"""

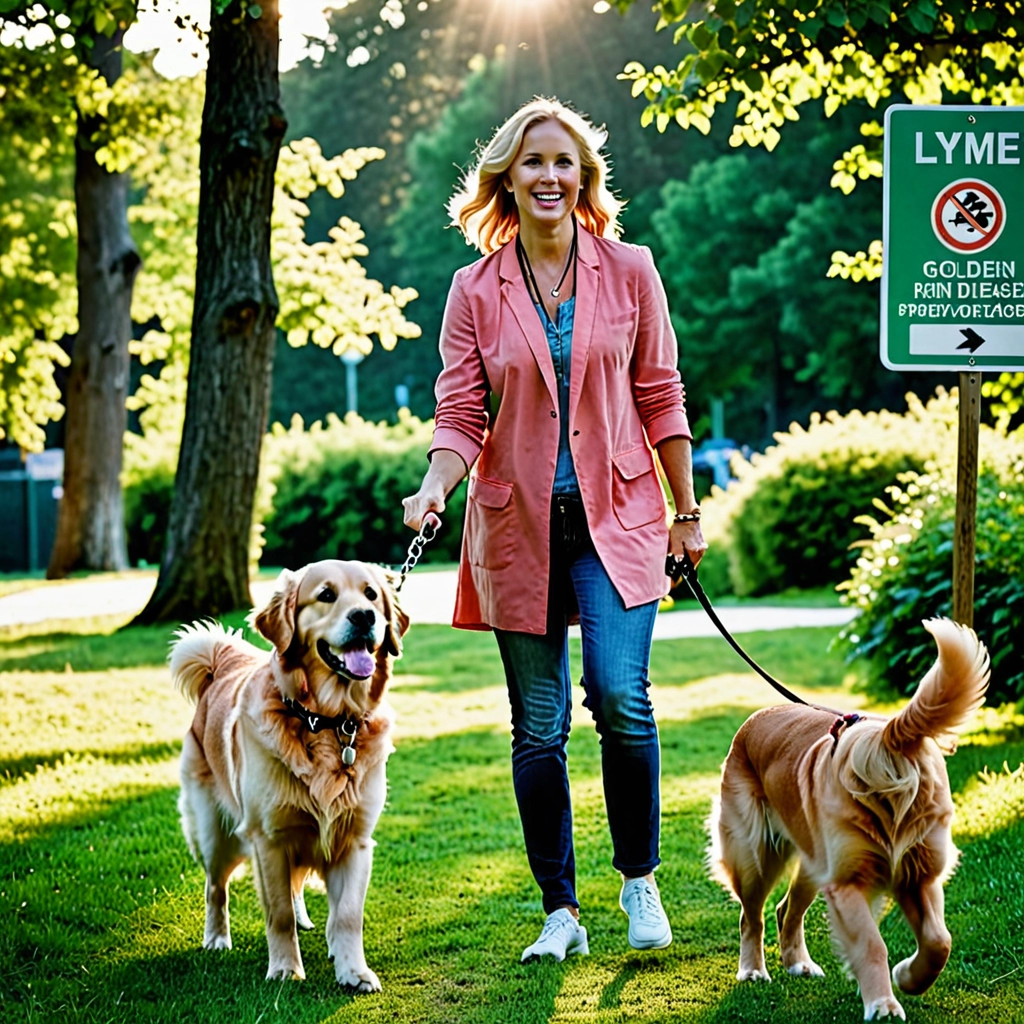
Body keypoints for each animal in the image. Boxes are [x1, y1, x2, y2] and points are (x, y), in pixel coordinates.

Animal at [167, 561, 407, 991]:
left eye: (371, 595)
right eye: (326, 595)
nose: (365, 617)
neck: (328, 722)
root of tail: (219, 664)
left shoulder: (355, 839)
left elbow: (348, 914)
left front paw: (353, 970)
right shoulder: (269, 838)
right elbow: (275, 914)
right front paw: (284, 969)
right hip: (216, 832)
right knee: (216, 886)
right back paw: (216, 938)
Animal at [708, 618, 987, 1019]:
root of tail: (754, 719)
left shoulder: (918, 875)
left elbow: (939, 941)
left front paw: (907, 977)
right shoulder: (848, 882)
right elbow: (872, 944)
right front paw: (883, 1004)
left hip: (814, 863)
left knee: (785, 909)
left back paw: (798, 963)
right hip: (756, 856)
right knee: (752, 915)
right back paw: (753, 970)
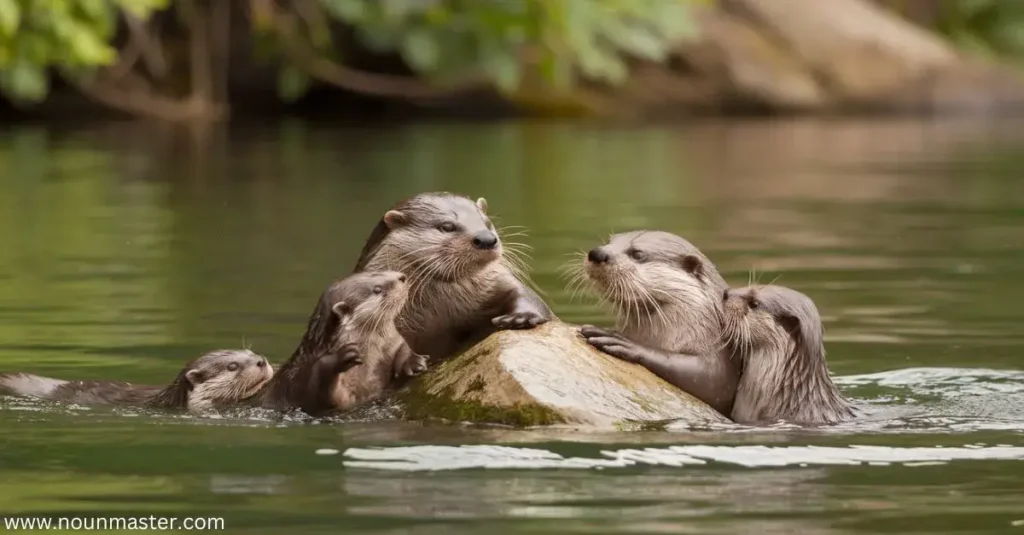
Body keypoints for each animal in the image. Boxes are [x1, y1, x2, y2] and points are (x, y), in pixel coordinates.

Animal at [251, 268, 428, 414]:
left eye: (384, 271)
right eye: (377, 289)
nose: (402, 277)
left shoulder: (393, 342)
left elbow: (404, 347)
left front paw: (413, 362)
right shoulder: (306, 388)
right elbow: (319, 389)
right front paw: (339, 358)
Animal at [354, 189, 561, 360]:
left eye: (487, 223)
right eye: (447, 226)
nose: (487, 239)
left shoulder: (498, 279)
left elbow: (525, 294)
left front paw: (522, 316)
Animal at [569, 228, 745, 416]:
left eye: (638, 254)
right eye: (608, 242)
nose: (597, 253)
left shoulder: (720, 360)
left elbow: (711, 381)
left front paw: (623, 341)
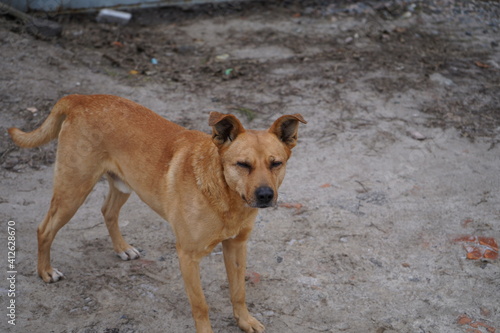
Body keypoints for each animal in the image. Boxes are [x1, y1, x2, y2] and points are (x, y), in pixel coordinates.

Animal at [8, 94, 304, 332]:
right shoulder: (188, 256)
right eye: (242, 165)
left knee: (108, 211)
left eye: (276, 164)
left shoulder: (236, 246)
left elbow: (238, 291)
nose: (266, 196)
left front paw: (245, 321)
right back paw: (45, 271)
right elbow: (201, 306)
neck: (225, 195)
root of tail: (81, 98)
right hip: (73, 191)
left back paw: (122, 248)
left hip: (123, 183)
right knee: (44, 229)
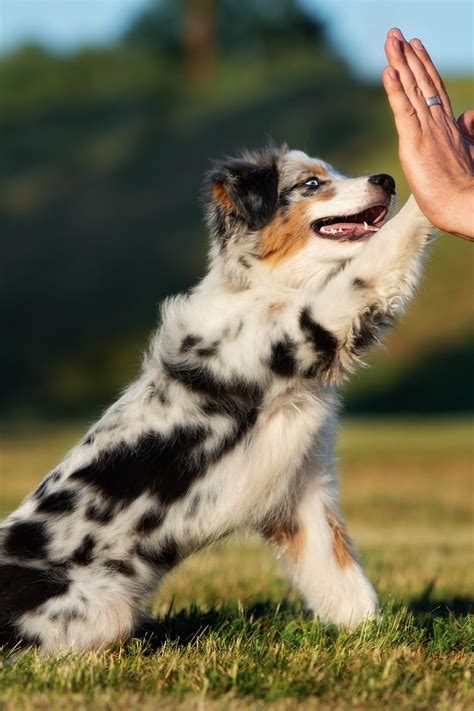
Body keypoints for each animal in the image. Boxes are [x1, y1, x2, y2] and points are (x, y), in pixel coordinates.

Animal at [0, 147, 434, 652]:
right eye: (311, 184)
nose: (386, 179)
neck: (268, 288)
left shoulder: (302, 491)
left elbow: (342, 580)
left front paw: (373, 639)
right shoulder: (314, 323)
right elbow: (376, 261)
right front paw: (432, 185)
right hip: (102, 608)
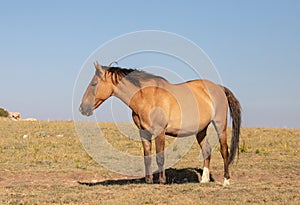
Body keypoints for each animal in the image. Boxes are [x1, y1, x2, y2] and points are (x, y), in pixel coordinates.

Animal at [79, 60, 241, 186]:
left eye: (94, 84)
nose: (82, 108)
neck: (146, 97)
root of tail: (219, 88)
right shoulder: (144, 132)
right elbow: (147, 157)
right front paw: (148, 180)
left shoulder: (159, 132)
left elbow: (160, 157)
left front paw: (162, 181)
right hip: (201, 130)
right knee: (206, 150)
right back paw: (204, 180)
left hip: (220, 125)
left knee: (224, 150)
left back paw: (226, 180)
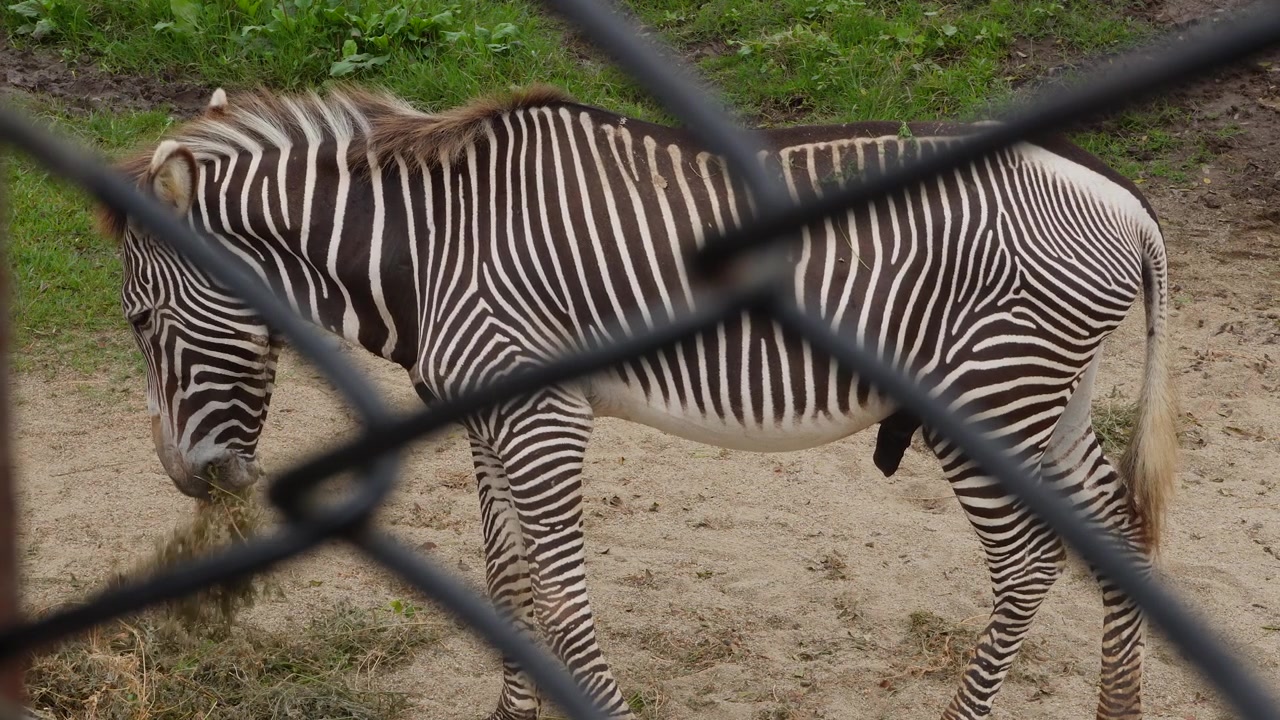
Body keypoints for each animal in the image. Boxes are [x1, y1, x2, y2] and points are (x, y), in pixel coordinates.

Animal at [98, 84, 1177, 720]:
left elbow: (564, 599)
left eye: (142, 320)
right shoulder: (483, 417)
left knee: (1029, 562)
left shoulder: (539, 417)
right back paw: (1115, 709)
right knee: (1115, 527)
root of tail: (1122, 197)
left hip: (984, 398)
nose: (190, 483)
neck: (428, 245)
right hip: (1051, 398)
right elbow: (509, 582)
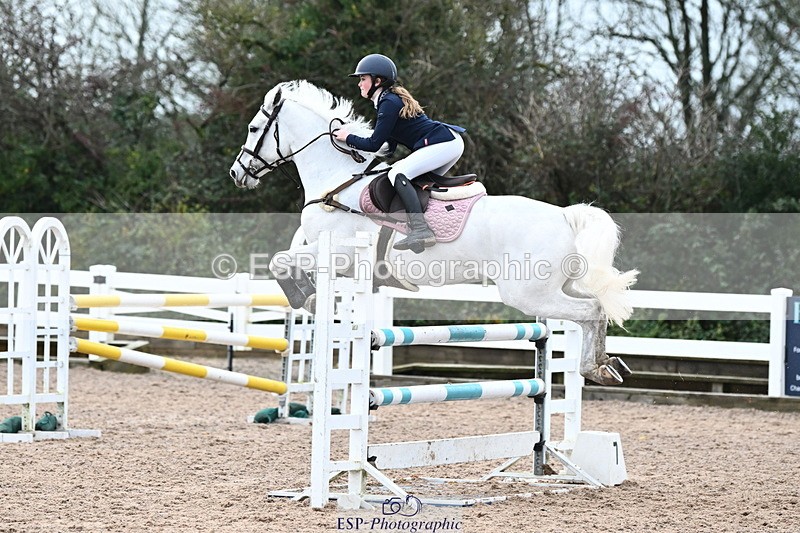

"""

Looking at the data above, count every line holding the word "knee" and state only the count.

9